Data |

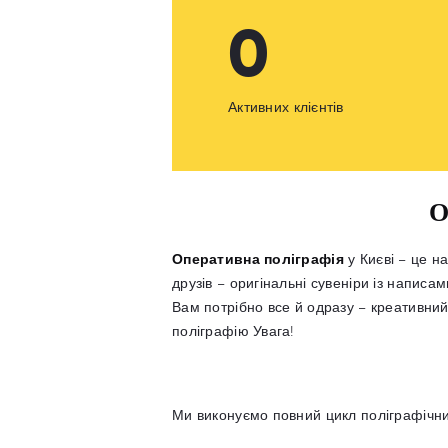
0
Активних клієнтів
О
Оперативна поліграфія
у Києві – це н
друзів – оригінальні сувеніри із написам
Вам потрібно все й одразу – креативний
поліграфію Увага!
Ми виконуємо повний цикл поліграфічни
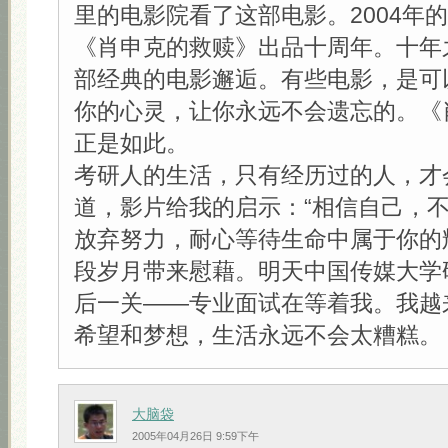
里的电影院看了这部电影。2004年
《肖申克的救赎》出品十周年。十年
部经典的电影邂逅。有些电影，是可
你的心灵，让你永远不会遗忘的。《
正是如此。
考研人的生活，只有经历过的人，才
道，影片给我的启示：“相信自己，
放弃努力，耐心等待生命中属于你的
段岁月带来慰藉。明天中国传媒大学
后一关——专业面试在等着我。我越
希望和梦想，生活永远不会太糟糕。
大脑袋
2005年04月26日 9:59下午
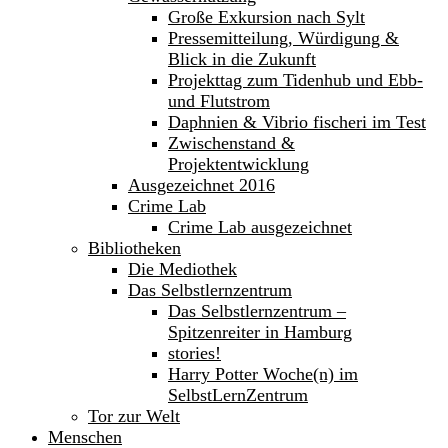
Große Exkursion nach Sylt
Pressemitteilung, Würdigung &
Blick in die Zukunft
Projekttag zum Tidenhub und Ebb-
und Flutstrom
Daphnien & Vibrio fischeri im Test
Zwischenstand &
Projektentwicklung
Ausgezeichnet 2016
Crime Lab
Crime Lab ausgezeichnet
Bibliotheken
Die Mediothek
Das Selbstlernzentrum
Das Selbstlernzentrum –
Spitzenreiter in Hamburg
stories!
Harry Potter Woche(n) im
SelbstLernZentrum
Tor zur Welt
Menschen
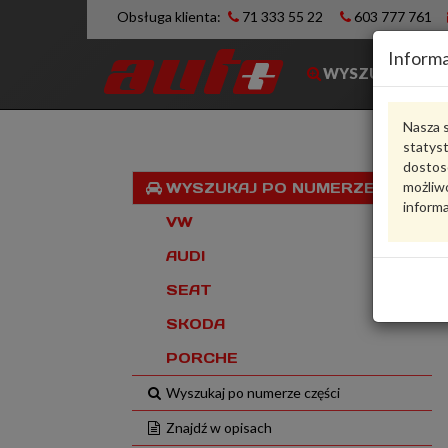
Obsługa klienta:
71 333 55 22
603 777 761
Informa
WYSZUKIWARK
Nasza s
statys
dostos
możliwo
WYSZUKAJ PO NUMERZE VIN
informa
VW
AUDI
SEAT
SKODA
PORCHE
Wyszukaj po numerze części
Znajdź w opisach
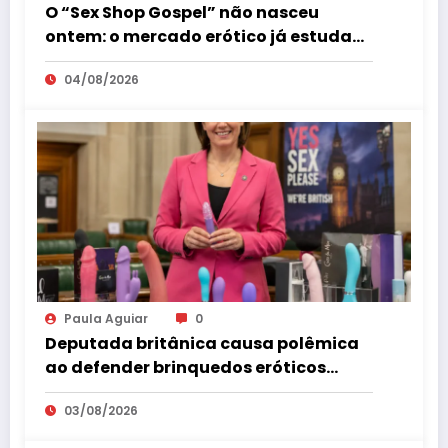
O “Sex Shop Gospel” não nasceu
ontem: o mercado erótico já estuda
esse consumidor há mais de uma
04/08/2026
década
Paula Aguiar
0
Deputada britânica causa polêmica
ao defender brinquedos eróticos
como parte da educação sexual
03/08/2026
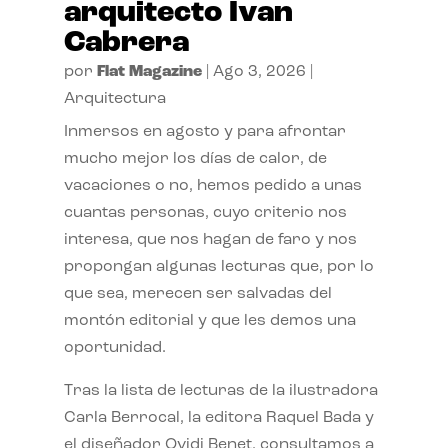
arquitecto Ivan
Cabrera
por
Flat Magazine
|
Ago 3, 2026
|
Arquitectura
Inmersos en agosto y para afrontar
mucho mejor los días de calor, de
vacaciones o no, hemos pedido a unas
cuantas personas, cuyo criterio nos
interesa, que nos hagan de faro y nos
propongan algunas lecturas que, por lo
que sea, merecen ser salvadas del
montón editorial y que les demos una
oportunidad.
Tras la lista de lecturas de la ilustradora
Carla Berrocal, la editora Raquel Bada y
el diseñador Ovidi Benet, consultamos a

Assignment |
In the listing above, retype exactly, and only, the lines from the one containing "поліграфію Увага!" through the last line, both included. Omit the pictures.

Response box |
поліграфію Увага!
Ми виконуємо повний цикл поліграфічни
里的电影院看了这部电影。2004年
《肖申克的救赎》出品十周年。十年
部经典的电影邂逅。有些电影，是可
你的心灵，让你永远不会遗忘的。《
正是如此。
考研人的生活，只有经历过的人，才
道，影片给我的启示：“相信自己，
放弃努力，耐心等待生命中属于你的
段岁月带来慰藉。明天中国传媒大学
后一关——专业面试在等着我。我越
希望和梦想，生活永远不会太糟糕。
大脑袋
2005年04月26日 9:59下午
Große Exkursion nach Sylt
Pressemitteilung, Würdigung &
Blick in die Zukunft
Projekttag zum Tidenhub und Ebb-
und Flutstrom
Daphnien & Vibrio fischeri im Test
Zwischenstand &
Projektentwicklung
Ausgezeichnet 2016
Crime Lab
Crime Lab ausgezeichnet
Bibliotheken
Die Mediothek
Das Selbstlernzentrum
Das Selbstlernzentrum –
Spitzenreiter in Hamburg
stories!
Harry Potter Woche(n) im
SelbstLernZentrum
Tor zur Welt
Menschen
Obsługa klienta:
71 333 55 22
603 777 761
Informa
WYSZUKIWARK
Nasza s
statys
dostos
możliwo
WYSZUKAJ PO NUMERZE VIN
informa
VW
AUDI
SEAT
SKODA
PORCHE
Wyszukaj po numerze części
Znajdź w opisach
O “Sex Shop Gospel” não nasceu
ontem: o mercado erótico já estuda
esse consumidor há mais de uma
04/08/2026
década
Paula Aguiar
0
Deputada britânica causa polêmica
ao defender brinquedos eróticos
como parte da educação sexual
03/08/2026
arquitecto Ivan
Cabrera
por
Flat Magazine
|
Ago 3, 2026
|
Arquitectura
Inmersos en agosto y para afrontar
mucho mejor los días de calor, de
vacaciones o no, hemos pedido a unas
cuantas personas, cuyo criterio nos
interesa, que nos hagan de faro y nos
propongan algunas lecturas que, por lo
que sea, merecen ser salvadas del
montón editorial y que les demos una
oportunidad.
Tras la lista de lecturas de la ilustradora
Carla Berrocal, la editora Raquel Bada y
el diseñador Ovidi Benet, consultamos a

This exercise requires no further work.